Does the mother carry a spiritual aspect to her being?  Does she recognize this?  Does she practice a religion?  Does she have beliefs that help or hinder a healthy pregnancy and labor and birth?  What parts of the pregnancy process need to be explained? What does mother know about her own personal birth? Does mother have any traumas that need to be worked through? What would give mother freedom to fully be confident in herself?  Does mother understand the natural process of labor and birth through the hormonal symphony of the body itself?  Does the mother face the fact that both life and death are related?  Can the experience of pregnancy and birth or death be the journey of every mother, as these are faced in a realistic way?

Questions that are wise to ask per the postbirth experience might include: Will mother participate in a lotus birth? Will the cord be cut immediately or wait a period of time or not at all? Will mother and baby and possibly father participate in the skin to skin, within the first hour of baby's life? Will baby be exposed to shots and ointments? Will a baby boy's genitals be left in tact or not?

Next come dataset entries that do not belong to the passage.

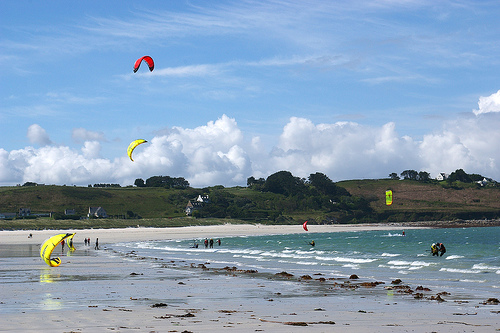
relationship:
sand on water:
[11, 221, 496, 330] [35, 296, 60, 308]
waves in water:
[136, 245, 491, 287] [107, 226, 497, 293]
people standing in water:
[427, 237, 452, 260] [229, 235, 291, 255]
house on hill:
[434, 170, 446, 181] [1, 176, 498, 228]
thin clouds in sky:
[5, 7, 480, 105] [0, 2, 497, 170]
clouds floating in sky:
[7, 87, 495, 194] [0, 2, 497, 170]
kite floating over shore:
[133, 55, 154, 73] [0, 219, 499, 329]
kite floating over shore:
[127, 139, 148, 162] [0, 219, 499, 329]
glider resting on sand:
[39, 233, 73, 267] [68, 273, 373, 331]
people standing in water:
[195, 236, 221, 248] [107, 223, 498, 287]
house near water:
[179, 189, 215, 223] [3, 238, 499, 328]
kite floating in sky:
[132, 53, 153, 72] [0, 2, 497, 170]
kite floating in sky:
[125, 137, 149, 162] [0, 2, 497, 170]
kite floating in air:
[133, 55, 154, 73] [1, 0, 499, 188]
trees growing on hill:
[389, 160, 474, 190] [0, 169, 500, 230]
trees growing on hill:
[149, 177, 188, 185] [0, 169, 500, 230]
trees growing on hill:
[134, 175, 145, 187] [0, 169, 500, 230]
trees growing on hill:
[92, 181, 118, 188] [0, 169, 500, 230]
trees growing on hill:
[25, 179, 35, 184] [0, 169, 500, 230]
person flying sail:
[309, 240, 316, 247] [303, 220, 308, 231]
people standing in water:
[427, 236, 449, 260] [337, 235, 497, 280]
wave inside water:
[328, 224, 408, 277] [2, 228, 499, 308]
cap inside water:
[445, 249, 466, 261] [2, 228, 499, 308]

These are lots of questions.  The midwife is a type of researcher.  She knows much, but her role is not to put all her information onto the client.  Her role would be to help a mother question things herself, to research information that would cause her to ask more questions and to find her own inner peace in whatever answers she comes up with.  Mother needs to grow into her confident motherhood.  The midwife can help this or hinder this depending upon her training and personal experiences.

With midwife support realized, I contend that the midwife needs to be well educated, and to be intuitive.  She needs to be able to connect with her mothers and families in a way that brings out the best of the mommy.  She needs to know the emergency procedures for those special occasions that come her way or her client’s way.  She needs to listen, to hear, to educate when necessary, to challenge when necessary, to speak the truth in a way that helps mother find her own personal confidence in hearing her baby and in hearing her own innate wisdom.